[Saved entries]
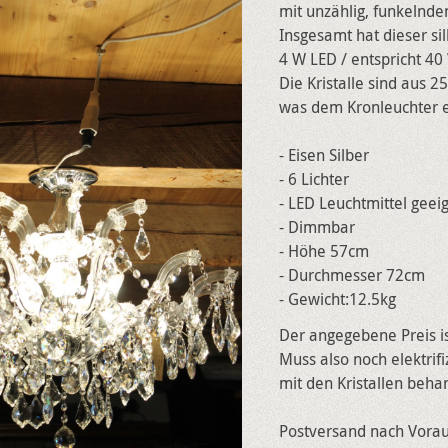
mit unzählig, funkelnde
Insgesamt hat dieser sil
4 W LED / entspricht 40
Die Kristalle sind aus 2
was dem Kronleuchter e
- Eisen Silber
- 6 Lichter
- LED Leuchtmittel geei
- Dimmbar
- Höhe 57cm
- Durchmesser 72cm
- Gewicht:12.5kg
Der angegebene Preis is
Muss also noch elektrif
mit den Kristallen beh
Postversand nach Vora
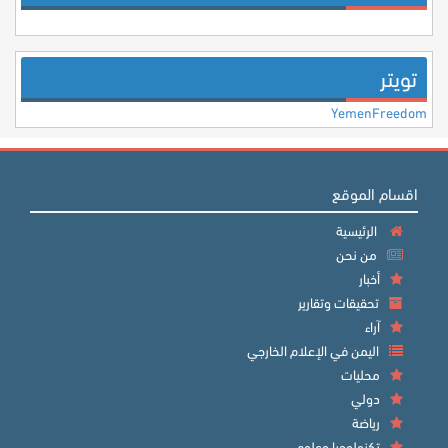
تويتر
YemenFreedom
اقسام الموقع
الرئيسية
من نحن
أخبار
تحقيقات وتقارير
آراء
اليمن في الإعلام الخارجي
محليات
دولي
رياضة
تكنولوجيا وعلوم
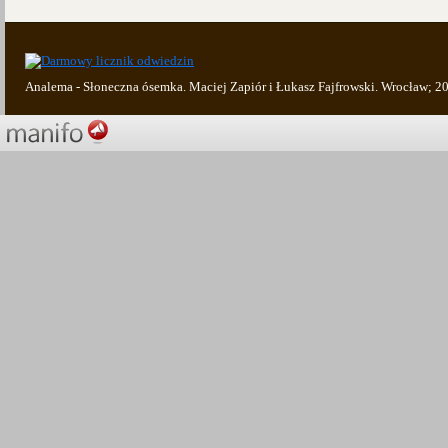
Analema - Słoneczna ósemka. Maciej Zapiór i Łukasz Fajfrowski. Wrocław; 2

...

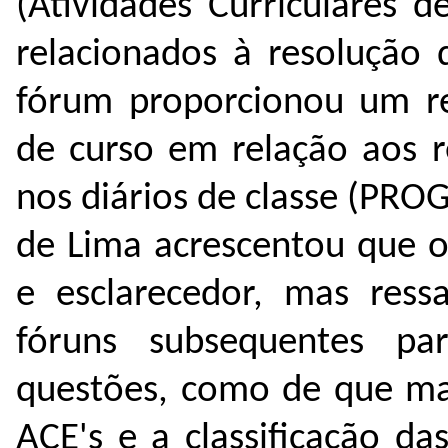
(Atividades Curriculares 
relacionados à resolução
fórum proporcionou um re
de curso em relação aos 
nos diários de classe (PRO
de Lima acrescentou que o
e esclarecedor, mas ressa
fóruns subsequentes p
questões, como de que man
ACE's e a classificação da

EXERCISE DESCRIPTION:
Print exactly the lines above that run from the one with "اليمن في الإعلام الخارجي" down to the one with "Analema - Słoneczna", and omit the pictures.

SOLVED PROBLEM:
اليمن في الإعلام الخارجي
محليات
دولي
رياضة
تكنولوجيا وعلوم
Analema - Słoneczna ósemka. Maciej Zapiór i Łukasz Fajfrowski. Wrocław; 2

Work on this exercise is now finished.